Catherine Gaudet, entourée de Louise Bédard et de Sarah Williams

« Il m’a semblé que Catherine m’a fait voir un côté de Louise que je n’avais jamais vu, qu’elle l’avait challengée. Ça me plaît. C’est épeurant, visiter de nouveaux endroits, mais ça me permet de continuer à grandir », ajoute Sarah Williams.

J’ai réagi avec beaucoup d’enthousiasme, et de peur aussi, c’est quand même intimidant. Je ne sais jamais ce que je vais créer avant d’entrer en studio. C’était une nouvelle rencontre et je ne savais vraiment pas ce qui allait émerger de ça.

Catherine Gaudet

D’une rencontre à l’autre, la pièce s’est bâtie, s’est transformée, a muté. Depuis trois mois, le travail est plus intensif, et ouvre vers de nouveaux territoires. « Au début, j’avais envie de voir Sarah et Louise sous un nouveau jour, dans une lumière qui me semblait liée à une forme d’inconscience, de laisser place à des souvenirs, réels ou imaginés. On est parties de cette idée-là… et après ça a vraiment changé ! », dit Catherine Gaudet en riant.

« Je suis habituée à travailler avec les mêmes personnes, poursuit-elle. Mes mécanismes, mes outils, je sais ce que ça va donner. Et sur Louise et Sarah, ça donnait complètement autre chose. À partir de ce moment-là, je ne peux pas décider où ça va aller. J’ai décidé de suivre ce courant-là. C’est une porte que j’entrouvre, un nouvel espace qui correspond beaucoup au rêve à mes yeux. »

« Géométrique et hypnotique »

Ceux qui ont vu les créations de Gaudet ont expérimenté dans leur chair l’état dans lequel elles peuvent nous plonger ; de répétitions en accumulations d’infinies variations, subtilement, mais certainement, on ne peut que s’y laisser happer. Travail sur le rythme, la pulsation, les parcours spatiaux ; ces motifs que Catherine Gaudet explore depuis quelque temps continuent de l’habiter, remarque-t-elle.

Dans ce cycle créatif – « un appel que je ne suis pas capable d’intellectualiser » –, la chorégraphe imagine des parcours spatiaux où le corps suit une rythmique très précise. « [Dans Les mondes parallèles], ces souvenirs, qui pour moi sont plus performatifs ou théâtraux, j’ai essayé de les inscrire dans un parcours où il y a une certaine forme de répétition, de constance, un courant qui ne s’arrête jamais, créant une base géométrique et hypnotique », explique la chorégraphe.

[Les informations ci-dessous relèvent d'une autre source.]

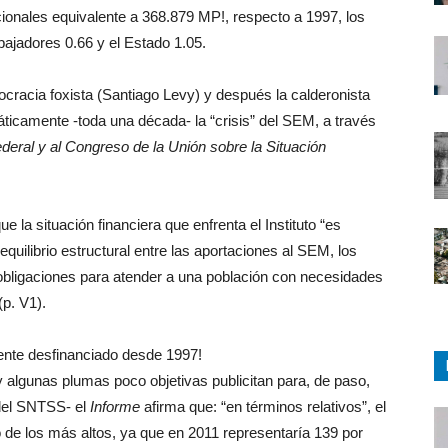
cionales equivalente a 368.879 MP!, respecto a 1997, los
bajadores 0.66 y el Estado 1.05.
racia foxista (Santiago Levy) y después la calderonista
ticamente -toda una década- la “crisis” del SEM, a través
ederal y al Congreso de la Unión sobre la Situación
la situación financiera que enfrenta el Instituto “es
equilibrio estructural entre las aportaciones al SEM, los
ligaciones para atender a una población con necesidades
p. V1).
ente desfinanciado desde 1997!
algunas plumas poco objetivas publicitan para, de paso,
 del SNTSS- el
Informe
afirma que: “en términos relativos”, el
 de los más altos, ya que en 2011 representaría 139 por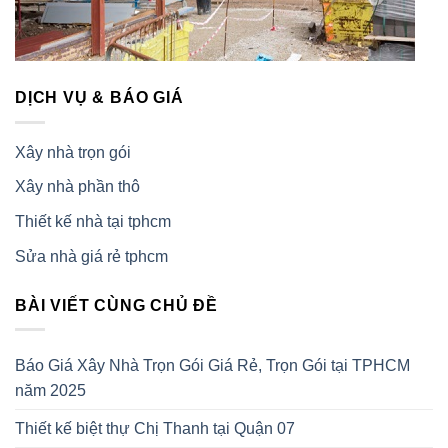
DỊCH VỤ & BÁO GIÁ
Xây nhà trọn gói
Xây nhà phần thô
Thiết kế nhà tại tphcm
Sửa nhà giá rẻ tphcm
BÀI VIẾT CÙNG CHỦ ĐỀ
Báo Giá Xây Nhà Trọn Gói Giá Rẻ, Trọn Gói tại TPHCM
năm 2025
Thiết kế biệt thự Chị Thanh tại Quận 07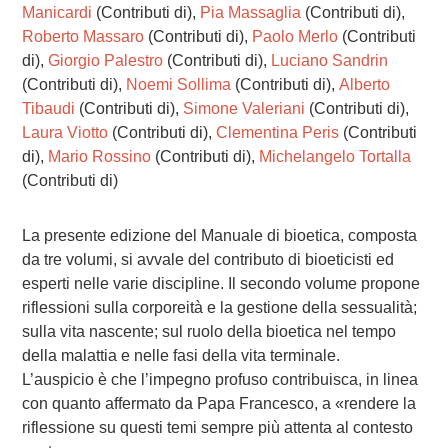
Manicardi
(Contributi di),
Pia Massaglia
(Contributi di),
Roberto Massaro
(Contributi di),
Paolo Merlo
(Contributi
di),
Giorgio Palestro
(Contributi di),
Luciano Sandrin
(Contributi di),
Noemi Sollima
(Contributi di),
Alberto
Tibaudi
(Contributi di),
Simone Valeriani
(Contributi di),
Laura Viotto
(Contributi di),
Clementina Peris
(Contributi
di),
Mario Rossino
(Contributi di),
Michelangelo Tortalla
(Contributi di)
La presente edizione del Manuale di bioetica, composta
da tre volumi, si avvale del contributo di bioeticisti ed
esperti nelle varie discipline. Il secondo volume propone
riflessioni sulla corporeità e la gestione della sessualità;
sulla vita nascente; sul ruolo della bioetica nel tempo
della malattia e nelle fasi della vita terminale.
L’auspicio è che l’impegno profuso contribuisca, in linea
con quanto affermato da Papa Francesco, a «rendere la
riflessione su questi temi sempre più attenta al contesto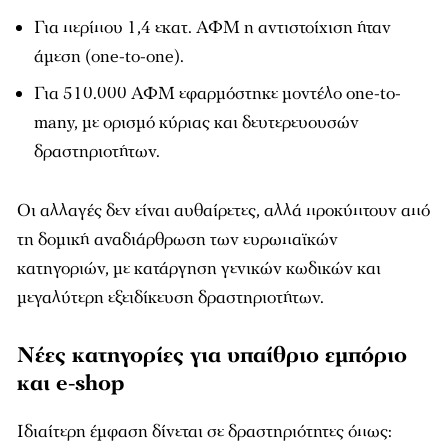
Για περίπου 1,4 εκατ. ΑΦΜ η αντιστοίχιση ήταν
άμεση (one-to-one).
Για 510.000 ΑΦΜ εφαρμόστηκε μοντέλο one-to-
many, με ορισμό κύριας και δευτερευουσών
δραστηριοτήτων.
Οι αλλαγές δεν είναι αυθαίρετες, αλλά προκύπτουν από
τη δομική αναδιάρθρωση των ευρωπαϊκών
κατηγοριών, με κατάργηση γενικών κωδικών και
μεγαλύτερη εξειδίκευση δραστηριοτήτων.
Νέες κατηγορίες για υπαίθριο εμπόριο
και e-shop
Ιδιαίτερη έμφαση δίνεται σε δραστηριότητες όπως: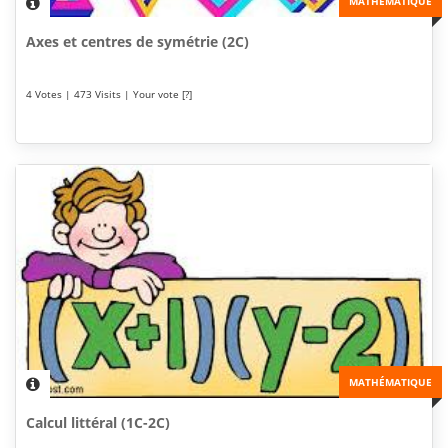
MATHÉMATIQUE
Axes et centres de symétrie (2C)
4 Votes | 473 Visits | Your vote [?]
MATHÉMATIQUE
Calcul littéral (1C-2C)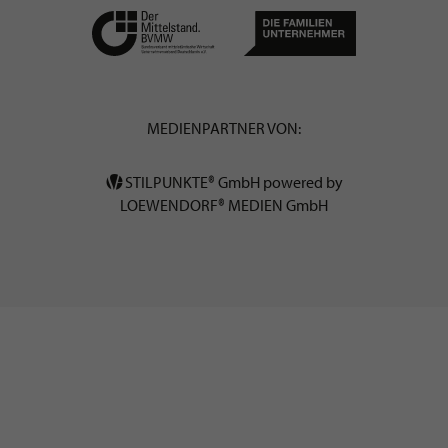
MEDIENPARTNER VON:
STILPUNKTE® GmbH powered by
LOEWENDORF® MEDIEN GmbH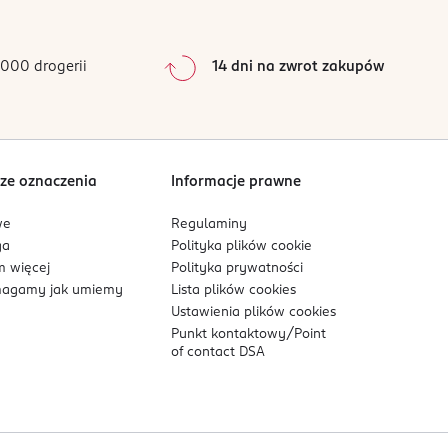
0
%
j w chłodnym i suchym miejscu.
17,1
0
%
czenia się proszku. Sprawdź temperaturę produktu
17,1
0
%
000 drogerii
14 dni na zwrot zakupów
0
%
7,6
4
5
Sortowanie wg
data: od najnowszej
4
5
9
2,2
ze oznaczenia
Informacje prawne
0,15
we
Regulaminy
6
0,26
ga
Polityka plików
cookie
 więcej
Polityka prywatności
0,22
agamy jak umiemy
Lista plików
cookies
0,04
Ustawienia plików
cookies
Punkt kontaktowy/
Point
1,3
of contact DSA
9
0,06
65,6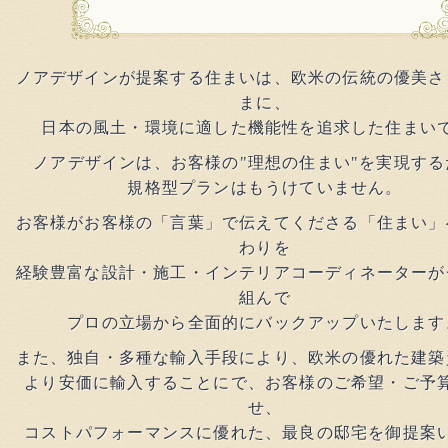
ノアデザインが提案する住まいは、欧米の伝統の優美さ
まに、
日本の風土・環境に適した機能性を追求した住まい
ノアデザインは、お客様の"理想の住まい"を実現する
規格型プランはもうけていません。
お客様がお客様の「言葉」で伝えてくださる「住まい」
わりを
経験豊富な設計・施工・インテリアコーディネーターが
組んで
プロの立場から全面的にバックアップいたします
また、独自・多種な輸入手段により、欧米の優れた建築
より安価に輸入することにで、お客様のご希望・ご予
せ、
コストパフォーマンスに優れた、最良の邸宅を御提案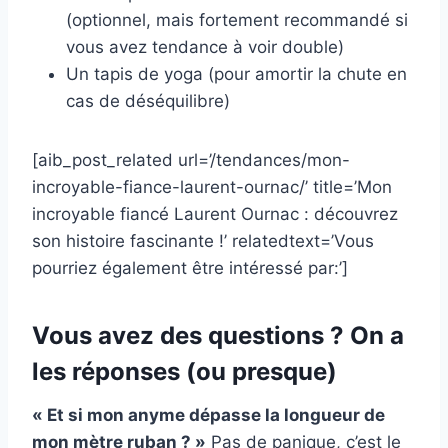
(optionnel, mais fortement recommandé si
vous avez tendance à voir double)
Un tapis de yoga (pour amortir la chute en
cas de déséquilibre)
[aib_post_related url=’/tendances/mon-
incroyable-fiance-laurent-ournac/’ title=’Mon
incroyable fiancé Laurent Ournac : découvrez
son histoire fascinante !’ relatedtext=’Vous
pourriez également être intéressé par:’]
Vous avez des questions ? On a
les réponses (ou presque)
« Et si mon anyme dépasse la longueur de
mon mètre ruban ? »
Pas de panique, c’est le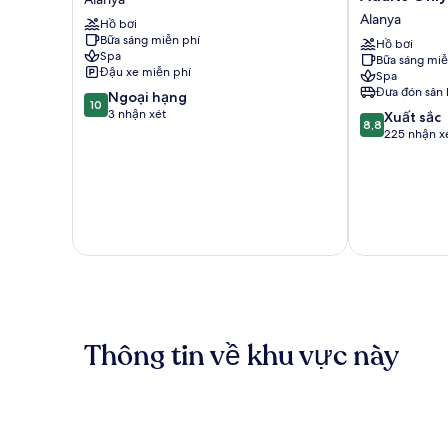
Club
Beach
Alanya
Hồ bơi
Alanya
Resort
Bữa sáng miễn phí
&
Hồ bơi
Spa
Bữa sáng miễ
Spa
Đậu xe miễn phí
Spa
-
Đưa đón sân 
10.0
Ngoại hạng
Adults
10
trên
3 nhận xét
8.8
Only
Xuất sắc
8,8
10,
trên
Alanya
225 nhận x
Ngoại
10,
hạng,
Xuất
3
sắc,
nhận
225
xét
nhận
xét
Thông tin về khu vực này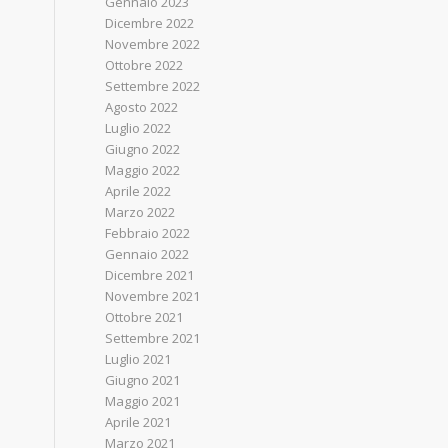
Gennaio 2023
Dicembre 2022
Novembre 2022
Ottobre 2022
Settembre 2022
Agosto 2022
Luglio 2022
Giugno 2022
Maggio 2022
Aprile 2022
Marzo 2022
Febbraio 2022
Gennaio 2022
Dicembre 2021
Novembre 2021
Ottobre 2021
Settembre 2021
Luglio 2021
Giugno 2021
Maggio 2021
Aprile 2021
Marzo 2021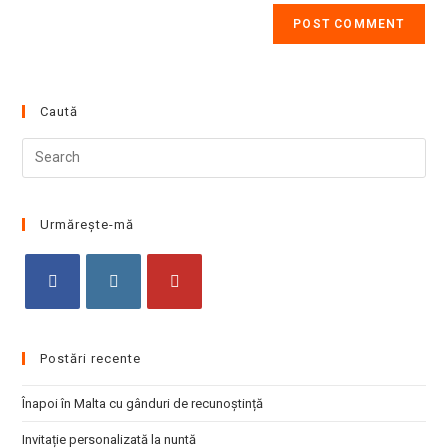
Caută
Pre
Esc
to
clo
Urmărește-mă
the
sea
pan
Opens
Opens
Opens
in
in
in
Postări recente
a
a
a
new
new
new
Înapoi în Malta cu gânduri de recunoștință
tab
tab
tab
Invitație personalizată la nuntă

Ces interprètes d’une autre génération, très différentes l’une de l’autre, mais portant une richesse, des couches d’expérience dans leurs corps, mais aussi dans leur imaginaire, se retrouvent ainsi sur scène, traversant une multitude de territoires différents. « Elles sont connectées, comme dans un souterrain, mais elles sont vraiment deux mondes parallèles qui évoluent côte à côte. C’est la collision de ces mondes qui crée un troisième monde, et fait naître le sens. »

Du 17 au 20 mai à l’Agora de la danse

Consultez le site de l’Agora de la danse

Qui est Catherine Gaudet ?

  • Titulaire d’un baccalauréat et d’une maîtrise en danse de l’UQAM, la chorégraphe signe sa première chorégraphie en 2004. En 2019, elle fonde la Compagnie Catherine Gaudet.
  • Ses œuvres ont été présentées au Danemark, en France, aux États-Unis, entre autres, et dans de nombreux festivals, dont le FTA et la Biennale de Lyon.
  • Elle a signé à ce jour neuf œuvres longues, dont L’affadissement du merveilleux (2018), Se dissoudre (2021) et Les jolies choses (2022). En 2022, elle a remporté pour ces trois créations le Grand Prix de la danse de Montréal.